* **SET PROBLEM**
Change "state / province" to "region" in everything from the start of the lines below down through the line containing "locality: Atlantic Coastal", and write out those lines with nothing else altered.

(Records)
'''
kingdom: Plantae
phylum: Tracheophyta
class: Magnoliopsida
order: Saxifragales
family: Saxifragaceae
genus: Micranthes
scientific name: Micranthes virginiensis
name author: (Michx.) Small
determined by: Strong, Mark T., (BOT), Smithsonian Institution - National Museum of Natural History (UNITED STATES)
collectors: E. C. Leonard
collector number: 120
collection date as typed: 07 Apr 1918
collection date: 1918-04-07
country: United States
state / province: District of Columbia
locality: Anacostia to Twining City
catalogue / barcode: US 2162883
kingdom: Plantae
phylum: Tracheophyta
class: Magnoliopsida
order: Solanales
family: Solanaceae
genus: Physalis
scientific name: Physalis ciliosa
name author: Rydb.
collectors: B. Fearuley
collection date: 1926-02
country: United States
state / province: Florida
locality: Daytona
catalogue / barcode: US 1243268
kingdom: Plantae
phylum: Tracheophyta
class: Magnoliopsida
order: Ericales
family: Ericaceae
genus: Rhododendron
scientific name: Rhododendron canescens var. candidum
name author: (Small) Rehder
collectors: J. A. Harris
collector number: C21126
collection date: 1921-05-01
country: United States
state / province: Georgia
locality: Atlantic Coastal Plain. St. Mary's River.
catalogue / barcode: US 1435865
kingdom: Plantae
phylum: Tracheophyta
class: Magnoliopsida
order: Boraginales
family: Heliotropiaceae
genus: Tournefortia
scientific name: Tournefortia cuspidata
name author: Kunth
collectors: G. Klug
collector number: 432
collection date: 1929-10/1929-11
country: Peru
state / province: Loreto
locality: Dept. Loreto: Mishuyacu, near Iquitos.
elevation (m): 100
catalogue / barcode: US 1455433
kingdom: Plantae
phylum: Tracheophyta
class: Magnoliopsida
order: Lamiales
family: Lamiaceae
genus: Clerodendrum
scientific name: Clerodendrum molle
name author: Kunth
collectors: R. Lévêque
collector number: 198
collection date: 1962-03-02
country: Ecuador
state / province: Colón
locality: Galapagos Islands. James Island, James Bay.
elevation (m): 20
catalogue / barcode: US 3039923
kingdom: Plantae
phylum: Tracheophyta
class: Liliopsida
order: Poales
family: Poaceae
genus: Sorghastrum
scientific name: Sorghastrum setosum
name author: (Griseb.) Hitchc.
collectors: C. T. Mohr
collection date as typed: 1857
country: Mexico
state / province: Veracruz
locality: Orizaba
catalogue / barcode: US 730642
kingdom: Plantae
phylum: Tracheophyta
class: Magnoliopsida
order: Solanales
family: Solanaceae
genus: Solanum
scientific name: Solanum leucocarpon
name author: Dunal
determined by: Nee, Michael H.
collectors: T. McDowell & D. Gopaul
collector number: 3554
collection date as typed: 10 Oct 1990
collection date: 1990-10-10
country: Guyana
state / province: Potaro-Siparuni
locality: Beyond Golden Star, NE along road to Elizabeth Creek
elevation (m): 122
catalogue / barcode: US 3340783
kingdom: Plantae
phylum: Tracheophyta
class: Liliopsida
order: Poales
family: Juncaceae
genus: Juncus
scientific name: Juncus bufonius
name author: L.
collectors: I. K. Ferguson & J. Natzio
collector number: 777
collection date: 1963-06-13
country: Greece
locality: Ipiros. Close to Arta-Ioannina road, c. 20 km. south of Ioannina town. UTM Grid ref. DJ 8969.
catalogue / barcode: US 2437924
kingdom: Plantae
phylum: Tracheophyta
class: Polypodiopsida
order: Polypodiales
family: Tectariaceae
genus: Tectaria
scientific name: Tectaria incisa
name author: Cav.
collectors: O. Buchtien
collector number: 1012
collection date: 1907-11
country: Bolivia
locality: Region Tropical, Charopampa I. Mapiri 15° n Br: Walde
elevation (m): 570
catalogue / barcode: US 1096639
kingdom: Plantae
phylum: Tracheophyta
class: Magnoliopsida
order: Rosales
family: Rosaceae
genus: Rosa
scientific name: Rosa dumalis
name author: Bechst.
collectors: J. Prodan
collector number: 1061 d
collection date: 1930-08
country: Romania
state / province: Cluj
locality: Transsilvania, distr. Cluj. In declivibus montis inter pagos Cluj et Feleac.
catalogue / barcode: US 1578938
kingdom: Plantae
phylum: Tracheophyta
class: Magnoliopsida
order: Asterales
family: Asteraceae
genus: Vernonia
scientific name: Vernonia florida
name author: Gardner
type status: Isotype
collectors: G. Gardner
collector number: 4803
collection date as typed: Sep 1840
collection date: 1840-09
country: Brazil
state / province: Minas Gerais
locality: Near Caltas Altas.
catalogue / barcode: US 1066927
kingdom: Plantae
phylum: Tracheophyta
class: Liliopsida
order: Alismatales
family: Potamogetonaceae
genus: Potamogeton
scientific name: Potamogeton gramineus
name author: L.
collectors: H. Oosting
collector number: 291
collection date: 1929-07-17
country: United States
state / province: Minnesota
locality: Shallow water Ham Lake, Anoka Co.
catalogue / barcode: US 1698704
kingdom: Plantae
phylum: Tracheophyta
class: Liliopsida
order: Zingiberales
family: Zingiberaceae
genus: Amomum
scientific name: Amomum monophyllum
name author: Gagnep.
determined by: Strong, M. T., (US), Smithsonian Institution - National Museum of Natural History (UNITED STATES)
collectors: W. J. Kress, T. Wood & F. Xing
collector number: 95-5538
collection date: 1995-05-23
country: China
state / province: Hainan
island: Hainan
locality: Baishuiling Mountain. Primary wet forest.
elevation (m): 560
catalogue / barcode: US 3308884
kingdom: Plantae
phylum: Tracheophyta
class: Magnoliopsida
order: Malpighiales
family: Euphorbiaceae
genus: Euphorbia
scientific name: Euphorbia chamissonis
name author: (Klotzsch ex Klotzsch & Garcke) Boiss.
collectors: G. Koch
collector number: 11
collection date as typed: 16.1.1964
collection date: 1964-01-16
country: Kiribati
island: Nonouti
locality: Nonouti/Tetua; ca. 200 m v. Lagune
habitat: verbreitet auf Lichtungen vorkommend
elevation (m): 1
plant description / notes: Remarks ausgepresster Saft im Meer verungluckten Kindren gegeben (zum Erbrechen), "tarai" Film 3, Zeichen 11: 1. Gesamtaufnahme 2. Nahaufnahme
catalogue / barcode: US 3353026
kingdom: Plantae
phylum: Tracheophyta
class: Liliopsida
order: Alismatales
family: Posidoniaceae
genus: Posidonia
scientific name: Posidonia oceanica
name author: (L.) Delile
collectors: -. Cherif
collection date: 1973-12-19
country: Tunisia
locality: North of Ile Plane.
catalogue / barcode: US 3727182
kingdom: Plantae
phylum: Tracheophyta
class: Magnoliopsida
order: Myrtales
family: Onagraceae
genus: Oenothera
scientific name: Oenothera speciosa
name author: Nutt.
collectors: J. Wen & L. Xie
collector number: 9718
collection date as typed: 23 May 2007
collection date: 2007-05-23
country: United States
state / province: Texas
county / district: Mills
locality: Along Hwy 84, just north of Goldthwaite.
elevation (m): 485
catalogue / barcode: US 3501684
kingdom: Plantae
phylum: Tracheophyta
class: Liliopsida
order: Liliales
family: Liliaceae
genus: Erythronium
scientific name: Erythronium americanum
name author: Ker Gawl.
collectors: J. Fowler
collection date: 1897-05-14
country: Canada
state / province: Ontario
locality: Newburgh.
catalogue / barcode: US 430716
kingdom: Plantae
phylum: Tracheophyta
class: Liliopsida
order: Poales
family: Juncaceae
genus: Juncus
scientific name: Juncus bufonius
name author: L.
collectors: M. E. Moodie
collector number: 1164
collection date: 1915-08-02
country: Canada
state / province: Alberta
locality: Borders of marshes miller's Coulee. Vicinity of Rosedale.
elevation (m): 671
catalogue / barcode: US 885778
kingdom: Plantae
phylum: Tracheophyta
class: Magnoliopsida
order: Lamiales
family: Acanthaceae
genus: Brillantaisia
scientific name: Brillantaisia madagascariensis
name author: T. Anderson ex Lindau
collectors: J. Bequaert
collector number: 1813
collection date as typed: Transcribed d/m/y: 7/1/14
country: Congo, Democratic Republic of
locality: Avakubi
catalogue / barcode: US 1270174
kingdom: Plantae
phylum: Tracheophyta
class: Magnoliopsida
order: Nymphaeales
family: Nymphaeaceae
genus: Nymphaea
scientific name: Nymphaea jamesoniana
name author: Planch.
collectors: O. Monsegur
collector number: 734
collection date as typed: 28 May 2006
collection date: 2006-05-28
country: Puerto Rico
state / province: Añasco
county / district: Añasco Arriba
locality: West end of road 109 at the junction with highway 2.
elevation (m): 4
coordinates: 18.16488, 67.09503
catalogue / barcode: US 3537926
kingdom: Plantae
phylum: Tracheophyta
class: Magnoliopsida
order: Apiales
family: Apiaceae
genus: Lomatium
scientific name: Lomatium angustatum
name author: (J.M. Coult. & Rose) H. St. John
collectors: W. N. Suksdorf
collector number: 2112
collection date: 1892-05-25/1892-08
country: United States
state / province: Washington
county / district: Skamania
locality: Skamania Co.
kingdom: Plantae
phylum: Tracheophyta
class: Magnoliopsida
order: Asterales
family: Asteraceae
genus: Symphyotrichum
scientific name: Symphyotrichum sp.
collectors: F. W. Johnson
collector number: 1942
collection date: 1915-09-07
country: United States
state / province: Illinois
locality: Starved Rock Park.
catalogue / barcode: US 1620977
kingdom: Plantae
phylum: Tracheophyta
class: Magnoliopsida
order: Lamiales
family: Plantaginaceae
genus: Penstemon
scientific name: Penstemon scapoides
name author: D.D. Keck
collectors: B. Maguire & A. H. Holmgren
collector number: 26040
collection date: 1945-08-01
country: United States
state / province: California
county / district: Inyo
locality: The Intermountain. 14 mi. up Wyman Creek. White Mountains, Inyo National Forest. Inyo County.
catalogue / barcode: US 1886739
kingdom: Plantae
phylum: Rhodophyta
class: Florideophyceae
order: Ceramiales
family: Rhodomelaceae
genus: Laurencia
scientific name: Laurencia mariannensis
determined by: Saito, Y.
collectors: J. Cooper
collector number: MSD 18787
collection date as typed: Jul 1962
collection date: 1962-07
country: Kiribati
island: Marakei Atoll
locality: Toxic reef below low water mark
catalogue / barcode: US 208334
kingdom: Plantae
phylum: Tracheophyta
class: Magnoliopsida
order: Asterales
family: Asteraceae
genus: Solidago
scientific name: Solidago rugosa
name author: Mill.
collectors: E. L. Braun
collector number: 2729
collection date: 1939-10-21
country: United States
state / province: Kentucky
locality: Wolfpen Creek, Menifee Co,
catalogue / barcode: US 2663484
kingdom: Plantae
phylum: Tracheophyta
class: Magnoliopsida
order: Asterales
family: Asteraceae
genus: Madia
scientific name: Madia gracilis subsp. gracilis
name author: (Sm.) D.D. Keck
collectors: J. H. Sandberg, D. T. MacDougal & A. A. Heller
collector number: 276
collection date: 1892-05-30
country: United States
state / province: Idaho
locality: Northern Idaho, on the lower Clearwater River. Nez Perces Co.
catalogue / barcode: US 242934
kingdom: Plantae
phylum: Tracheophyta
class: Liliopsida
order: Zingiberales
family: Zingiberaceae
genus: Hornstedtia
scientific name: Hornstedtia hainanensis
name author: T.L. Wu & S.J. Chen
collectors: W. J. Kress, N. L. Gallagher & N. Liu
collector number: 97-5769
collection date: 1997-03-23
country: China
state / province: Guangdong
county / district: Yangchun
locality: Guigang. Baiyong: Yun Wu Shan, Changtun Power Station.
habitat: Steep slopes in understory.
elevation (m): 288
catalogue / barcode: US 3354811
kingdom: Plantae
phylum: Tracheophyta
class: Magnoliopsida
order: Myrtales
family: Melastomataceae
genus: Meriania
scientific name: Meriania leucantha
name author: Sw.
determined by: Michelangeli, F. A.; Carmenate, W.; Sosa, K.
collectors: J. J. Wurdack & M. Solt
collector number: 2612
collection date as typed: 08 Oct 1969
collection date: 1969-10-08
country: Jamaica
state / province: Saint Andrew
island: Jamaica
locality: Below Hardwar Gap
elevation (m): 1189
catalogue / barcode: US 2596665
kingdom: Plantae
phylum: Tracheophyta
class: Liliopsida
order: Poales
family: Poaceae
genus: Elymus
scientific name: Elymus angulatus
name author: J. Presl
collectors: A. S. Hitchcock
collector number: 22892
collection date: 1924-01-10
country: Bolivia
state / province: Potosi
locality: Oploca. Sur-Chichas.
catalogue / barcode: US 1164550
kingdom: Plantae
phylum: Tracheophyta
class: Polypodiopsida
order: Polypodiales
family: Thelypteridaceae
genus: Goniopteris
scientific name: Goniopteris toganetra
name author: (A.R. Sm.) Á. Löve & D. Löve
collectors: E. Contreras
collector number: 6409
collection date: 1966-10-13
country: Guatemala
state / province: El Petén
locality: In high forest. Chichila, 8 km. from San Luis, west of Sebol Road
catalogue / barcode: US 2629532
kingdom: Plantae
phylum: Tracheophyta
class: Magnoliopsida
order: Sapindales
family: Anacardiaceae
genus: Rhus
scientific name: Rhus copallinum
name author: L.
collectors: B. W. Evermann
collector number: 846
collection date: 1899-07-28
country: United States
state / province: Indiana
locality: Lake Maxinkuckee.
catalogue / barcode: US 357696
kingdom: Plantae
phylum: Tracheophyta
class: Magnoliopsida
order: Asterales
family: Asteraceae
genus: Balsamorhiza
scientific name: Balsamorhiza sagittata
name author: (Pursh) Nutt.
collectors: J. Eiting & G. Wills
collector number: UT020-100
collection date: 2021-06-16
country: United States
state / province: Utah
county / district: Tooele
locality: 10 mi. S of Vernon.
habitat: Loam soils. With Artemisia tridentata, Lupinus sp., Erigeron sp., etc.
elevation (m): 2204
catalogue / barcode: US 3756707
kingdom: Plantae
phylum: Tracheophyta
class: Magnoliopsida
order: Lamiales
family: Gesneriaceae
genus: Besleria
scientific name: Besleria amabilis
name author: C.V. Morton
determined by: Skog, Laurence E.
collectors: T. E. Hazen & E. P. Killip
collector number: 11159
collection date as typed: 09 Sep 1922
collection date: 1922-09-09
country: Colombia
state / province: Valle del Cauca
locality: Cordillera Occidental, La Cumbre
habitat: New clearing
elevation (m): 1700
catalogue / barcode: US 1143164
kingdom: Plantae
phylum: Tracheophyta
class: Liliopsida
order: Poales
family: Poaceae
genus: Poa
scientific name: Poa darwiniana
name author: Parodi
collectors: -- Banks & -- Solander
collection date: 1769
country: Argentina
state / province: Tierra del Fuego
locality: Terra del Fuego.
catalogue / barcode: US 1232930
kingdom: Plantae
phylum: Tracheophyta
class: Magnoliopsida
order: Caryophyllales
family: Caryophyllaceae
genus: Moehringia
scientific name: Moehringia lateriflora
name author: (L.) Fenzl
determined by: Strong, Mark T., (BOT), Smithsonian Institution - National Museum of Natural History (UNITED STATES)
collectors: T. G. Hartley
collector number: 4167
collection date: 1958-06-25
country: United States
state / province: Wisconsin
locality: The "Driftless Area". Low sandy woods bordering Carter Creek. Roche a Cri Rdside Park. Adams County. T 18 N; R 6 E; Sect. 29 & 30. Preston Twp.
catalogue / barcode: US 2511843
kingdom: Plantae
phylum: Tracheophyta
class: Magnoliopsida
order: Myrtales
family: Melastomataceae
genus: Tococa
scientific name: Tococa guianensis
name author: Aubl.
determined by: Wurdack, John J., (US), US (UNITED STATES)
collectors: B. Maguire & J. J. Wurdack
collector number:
'''
* **RIGHT ANSWER**
kingdom: Plantae
phylum: Tracheophyta
class: Magnoliopsida
order: Saxifragales
family: Saxifragaceae
genus: Micranthes
scientific name: Micranthes virginiensis
name author: (Michx.) Small
determined by: Strong, Mark T., (BOT), Smithsonian Institution - National Museum of Natural History (UNITED STATES)
collectors: E. C. Leonard
collector number: 120
collection date as typed: 07 Apr 1918
collection date: 1918-04-07
country: United States
region: District of Columbia
locality: Anacostia to Twining City
catalogue / barcode: US 2162883
kingdom: Plantae
phylum: Tracheophyta
class: Magnoliopsida
order: Solanales
family: Solanaceae
genus: Physalis
scientific name: Physalis ciliosa
name author: Rydb.
collectors: B. Fearuley
collection date: 1926-02
country: United States
region: Florida
locality: Daytona
catalogue / barcode: US 1243268
kingdom: Plantae
phylum: Tracheophyta
class: Magnoliopsida
order: Ericales
family: Ericaceae
genus: Rhododendron
scientific name: Rhododendron canescens var. candidum
name author: (Small) Rehder
collectors: J. A. Harris
collector number: C21126
collection date: 1921-05-01
country: United States
region: Georgia
locality: Atlantic Coastal Plain. St. Mary's River.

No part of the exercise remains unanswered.